Cosimo Patierno

Personal information
- Date of birth: 1 March 1991 (age 35)
- Place of birth: Bitonto, Italy
- Height: 1.85 m (6 ft 1 in)
- Position: Striker

Team information
- Current team: Casarano
- Number: 90

Senior career*
- Years: Team / Apps / (Gls)
- 2009–2010: Vigevano / 24 / (1)
- 2010–2011: Leonessa Altamura / 24 / (14)
- 2011: Martina / 5 / (1)
- 2012: Terlizzi / 12 / (4)
- 2012–2014: Teramo
- 2014–2015: Bisceglie / 42 / (17)
- 2016: Grosseto / 11 / (3)
- 2016: FBC Gravina / 11 / (1)
- 2017: Nardò / 16 / (13)
- 2017–2021: Bitonto / 83 / (57)
- 2021–2023: Virtus Francavilla / 53 / (28)
- 2023–2026: Avellino / 79 / (36)
- 2026–: Casarano / 1 / (2)

= Cosimo Patierno =

Italian footballer (born 1991)

Cosimo Patierno (born 1 March 1991) is an Italian footballer who plays as a striker for club Casarano.

==Life and career==

Patierno started his career with Italian side Vigevano. In 2010, he signed for Italian side Leonessa Altamura. In 2011, he signed for Italian side Martina. In 2012, he signed for Italian side ASD Real Olimpia Terlizzi. After that, he signed for Italian side Teramo. In 2014, he signed for Italian side Bisceglie. In 2016, he signed for Italian side Grosseto.

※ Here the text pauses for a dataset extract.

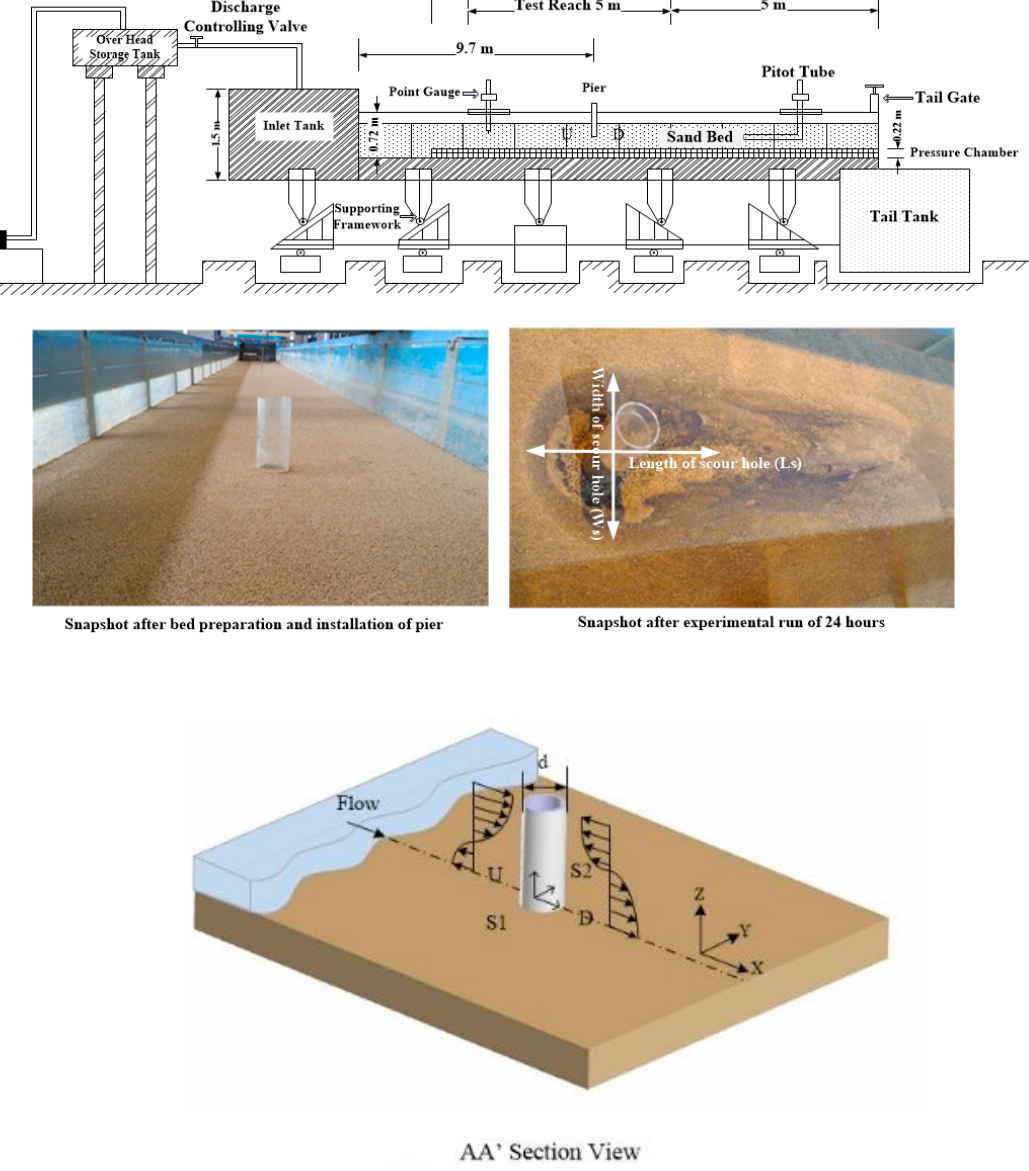
Figure 1. Schematic diagram of the experimental set-up .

After that, he signed for Italian side FBC Gravina. In 2017, he signed for Italian side Nardò. After that, he signed for Italian side Bitonto. In 2021, he signed for Italian side Virtus Francavilla. In 2023, Patierno signed for Italian side Avellino. He was regarded as one of the club's most important players.

Patierno was born on 1 March 1991 in Italy. He is a native of Bitonto, Italy. He has been married. He has been nicknamed "Kikko".